Early Career

A career in industry: Is it right for me?


As gastroenterology fellows ponder their futures, one career path is often overlooked. Working in the pharmaceutical or biotechnology industry is a path that is not often at the top of career option lists. It is a rare occurrence for fellows to transition immediately into an industry position as opposed to a clinical or academic post. Initial clinical experience, caring for patients, and gaining experience with health economic challenges in today’s complex environment are considered invaluable assets for job applicants seeking industry positions. A minimum of 3-5 years of real-world clinical care experience will greatly enhance applicants’ marketability as “clinical experts” who can provide meaningful value to industry employers.

Dr. Mark B. Sostek

What exactly does “industry” mean? Traditionally it includes pharmaceutical and/or biotechnology (discovery, development, manufacture, sales, and marketing of small or large molecules), contract research organizations (CROs), and medical device companies. The variety in terms of size, scope, and reach of these companies is truly staggering and includes: entrepreneurial small startups (fewer than 20 employees, one location), midsize companies (more than 200 employees), and global multinational worldwide behemoths (“big pharma” with more than 50,000 employees and numerous facilities with diverse geographic locations). There are certain geographic regions of the United States where many companies’ headquarters are concentrated. At present (although this certainly can change over time), Cambridge, Mass.; New Jersey; Philadelphia; Raleigh-Durham, N.C.; and the San Francisco Bay Area are “hot areas.”

The breadth of “specialty” areas in industry for experienced clinicians is wide and includes: discovery, translational medicine, early- and late-stage clinical development, medical affairs, patient safety, epidemiology, and commercial development.
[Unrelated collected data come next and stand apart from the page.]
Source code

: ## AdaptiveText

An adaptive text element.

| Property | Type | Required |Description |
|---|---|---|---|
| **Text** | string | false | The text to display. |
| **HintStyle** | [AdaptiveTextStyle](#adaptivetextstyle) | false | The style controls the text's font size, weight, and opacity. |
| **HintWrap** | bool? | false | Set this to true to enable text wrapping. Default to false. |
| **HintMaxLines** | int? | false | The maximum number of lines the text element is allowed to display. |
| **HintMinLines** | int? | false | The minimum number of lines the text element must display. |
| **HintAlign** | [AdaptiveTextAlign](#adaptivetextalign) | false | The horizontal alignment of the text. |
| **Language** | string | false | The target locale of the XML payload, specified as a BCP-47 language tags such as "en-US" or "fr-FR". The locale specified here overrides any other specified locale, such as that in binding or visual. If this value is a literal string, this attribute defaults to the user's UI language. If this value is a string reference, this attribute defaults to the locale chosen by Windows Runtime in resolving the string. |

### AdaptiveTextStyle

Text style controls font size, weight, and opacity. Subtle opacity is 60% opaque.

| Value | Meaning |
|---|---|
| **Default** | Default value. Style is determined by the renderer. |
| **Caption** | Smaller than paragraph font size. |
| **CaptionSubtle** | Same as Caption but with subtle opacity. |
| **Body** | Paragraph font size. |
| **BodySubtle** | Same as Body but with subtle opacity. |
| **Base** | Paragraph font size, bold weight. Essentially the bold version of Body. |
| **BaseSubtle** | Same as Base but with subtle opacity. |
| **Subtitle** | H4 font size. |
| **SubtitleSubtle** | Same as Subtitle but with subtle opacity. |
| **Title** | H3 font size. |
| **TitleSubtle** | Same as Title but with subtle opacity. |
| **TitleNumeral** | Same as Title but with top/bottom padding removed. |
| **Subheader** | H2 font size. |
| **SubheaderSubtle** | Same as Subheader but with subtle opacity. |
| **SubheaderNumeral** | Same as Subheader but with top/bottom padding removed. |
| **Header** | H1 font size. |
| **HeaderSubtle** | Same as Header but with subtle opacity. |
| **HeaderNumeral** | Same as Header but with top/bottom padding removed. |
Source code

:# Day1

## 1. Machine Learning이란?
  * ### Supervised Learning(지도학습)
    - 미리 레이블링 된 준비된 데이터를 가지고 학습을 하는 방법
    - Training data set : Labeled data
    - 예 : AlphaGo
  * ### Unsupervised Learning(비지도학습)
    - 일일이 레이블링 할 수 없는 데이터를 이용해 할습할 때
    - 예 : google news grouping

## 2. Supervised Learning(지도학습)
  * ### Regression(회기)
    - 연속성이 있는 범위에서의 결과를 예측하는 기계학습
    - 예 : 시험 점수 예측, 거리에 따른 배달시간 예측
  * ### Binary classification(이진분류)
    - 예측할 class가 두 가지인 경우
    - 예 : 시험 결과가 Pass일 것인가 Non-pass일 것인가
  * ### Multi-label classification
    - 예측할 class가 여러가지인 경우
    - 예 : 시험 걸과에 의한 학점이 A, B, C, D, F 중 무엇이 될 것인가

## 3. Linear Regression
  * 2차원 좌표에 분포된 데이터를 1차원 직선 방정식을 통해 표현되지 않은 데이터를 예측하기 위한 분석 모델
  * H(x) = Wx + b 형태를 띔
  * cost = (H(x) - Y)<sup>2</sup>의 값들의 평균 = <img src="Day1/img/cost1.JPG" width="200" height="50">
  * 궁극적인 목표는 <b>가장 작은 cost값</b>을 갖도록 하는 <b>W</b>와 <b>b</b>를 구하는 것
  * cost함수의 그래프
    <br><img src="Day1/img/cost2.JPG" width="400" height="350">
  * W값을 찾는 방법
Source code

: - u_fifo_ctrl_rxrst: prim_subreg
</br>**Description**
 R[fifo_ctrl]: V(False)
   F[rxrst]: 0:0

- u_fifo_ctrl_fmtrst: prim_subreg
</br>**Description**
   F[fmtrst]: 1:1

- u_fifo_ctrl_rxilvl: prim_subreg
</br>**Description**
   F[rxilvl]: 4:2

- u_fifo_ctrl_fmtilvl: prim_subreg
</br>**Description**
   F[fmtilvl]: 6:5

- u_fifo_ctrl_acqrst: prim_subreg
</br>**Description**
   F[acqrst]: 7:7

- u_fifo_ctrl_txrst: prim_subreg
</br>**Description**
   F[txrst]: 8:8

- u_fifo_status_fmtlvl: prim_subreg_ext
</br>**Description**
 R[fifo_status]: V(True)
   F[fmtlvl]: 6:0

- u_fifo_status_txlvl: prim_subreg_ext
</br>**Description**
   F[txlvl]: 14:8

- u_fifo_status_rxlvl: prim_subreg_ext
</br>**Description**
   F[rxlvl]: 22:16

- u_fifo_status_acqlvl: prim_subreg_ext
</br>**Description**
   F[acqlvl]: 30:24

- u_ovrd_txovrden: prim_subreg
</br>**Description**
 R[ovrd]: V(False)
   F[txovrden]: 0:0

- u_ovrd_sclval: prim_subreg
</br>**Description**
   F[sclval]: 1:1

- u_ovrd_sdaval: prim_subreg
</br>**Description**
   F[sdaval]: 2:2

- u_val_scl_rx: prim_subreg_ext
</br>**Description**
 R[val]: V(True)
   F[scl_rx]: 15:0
For those interested in transitioning into industry, it is ideal to have a preferred area in mind so that training and education while in fellowship and clinical practice can be directed to that topic.

Discovery and translational medicine

These areas focus on preclinical development of small and large molecules from first concept until first-in-human studies and filing of an investigational new drug application (IND) with regulatory agencies. Translation of basic science concepts into potentially clinically useful “candidate” molecules requires a strong basic knowledge of science in addition to clinical experience. A passion for bridging novel concepts from “bench” to nonhuman studies is critical for success in this area.

Early-stage clinical development

Early-stage clinical development focuses on progressing discovery candidates to first-in-human studies (phase 1 in healthy volunteers) through phase 2 proof-of-concept studies (PoC). PoC studies typically involve first proof in a clinical trial in the target population that the drug under development may provide clinical benefit. These studies typically include 50-200 subjects with tight inclusion and exclusion controls. Intellectual rigor and scientific curiosity, as well as a passion for protecting patient safety, are essential for success as an early-stage drug developer.

Late-stage clinical development

Late-stage clinical development involves designing, conducting, and executing very large clinical studies (typically with hundreds to thousands of patients) that will provide the necessary rigorous pivotal clinical data supporting new drug marketing applications (NDAs). Relatively few drug candidates successfully make it to this stage of development and these studies are extremely expensive (sometimes hundreds of millions of dollars). This stage of development requires close collaboration with numerous company functions including regulatory, biostatistics, patient safety, clinical pharmacology, clinical operations, and manufacturing, as well as commercial colleagues. In addition to strong clinical expertise, this stage of drug development requires excellent communication, with leadership skills and attention to detail as well. Successfully shepherding a drug candidate through to Food and Drug Administration or other regulatory agency approval is an extremely satisfying experience, which can lead to meaningful differences for patients.